The rest of the day included swimming along the river route, sunburns (have I mentioned it’s January), showers, naps, dinner Lao style around a low table with cushions, and several card games.

Epicness #3
Third day. We wanted to go hiking. Different guided hikes were advertised in town, but they cost more money than kayaking, which we all unanimously decided was ridiculous. So we ladened ourselves with water and sandwiches and trekked out hoping that a blue dotted line on a tourist map would prove worthy of being explored.


What we found first was a cave. We paid a dollar to have two young Lao girls lead us into the cave with headlamps. The stretch where we had to crawl on our stomachs ensured we were covered in mud by the time we arrived blinking back into the sunlight.

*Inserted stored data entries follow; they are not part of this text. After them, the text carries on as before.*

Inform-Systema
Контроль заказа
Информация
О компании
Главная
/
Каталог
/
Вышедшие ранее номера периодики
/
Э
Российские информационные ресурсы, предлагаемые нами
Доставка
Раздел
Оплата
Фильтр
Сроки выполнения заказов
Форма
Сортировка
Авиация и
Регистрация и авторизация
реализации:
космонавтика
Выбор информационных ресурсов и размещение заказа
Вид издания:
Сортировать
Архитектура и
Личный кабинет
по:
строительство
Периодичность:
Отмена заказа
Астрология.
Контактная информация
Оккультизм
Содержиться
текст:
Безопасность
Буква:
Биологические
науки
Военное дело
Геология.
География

Not bad for a bit of an epic start. But we still wanted to conquer some serious mountain. The trail seemed to go further past the cave. The girls tried to tell us something, make us go back to the road, but Eric’s Lao wasn’t quite fluent enough to understand and his curiosity was insatiable. “I just want to see what’s around the corner from that machine up ahead,” he said. We laughed at that one later when we finally came back.

We followed the trail, which was actually a dried-up streambed. We crawled over rocks at one point that were closer to mini-boulders.


A handful of workers were mining rocks from the riverbed. They smiled as we passed. “Lagoon,” one of them said. “10 kilometers there is lagoon.” We all stopped and looked at each other, eyes gleaming with adventure. Our hiking took on a more determined gait.

The mountains were glorious. No picture can ever suffice to capture them. There were cliffs and trees covered in tropical growth, glens that opened up gleaming with sunlight.


A little piece of hidden Eden. We walked for hours without seeing any falang (foreigners), at least an hour without seeing anyone at all. We felt like four hobbits, trekking their way toward Mordor.

I’d like to say we found the lagoon. We didn’t. Five kilometers into our trek, the stream turned into a small gully that dwindled to something we decided was unwise to follow. Getting lost in the mountains of Laos before dark was blinking somewhere in the danger zone of foolhardy in our adventure meters. So we turned back. But the trek was worth it nonetheless.

Epicness #4
On our way back to town we thumbed a ride with six Lao students in the back of their pickup truck for the last kilometer or so. Once in town they invited us to go out with them back to the river, but we told them we had to catch our bus back to Vientiane. “We’re going to Vientiane tonight,” they said.

So the day ended by swimming in the river and having authentic Lao food with our six newfound friends.


Then the four of us falang piled into the back of their pickup truck for the three-hour drive back out of the mountains. Hitchhiking back to Vientiane. Check.




As the temperature dropped we all pulled towels and scarves out of our bags, layered ourselves down in the truck bed like Tetris cubes, and watched the sunset and then the stars thicken in the sky. We shared stories and constellations and prayed. Not a bad way to start the new year. Rather epic in our opinion.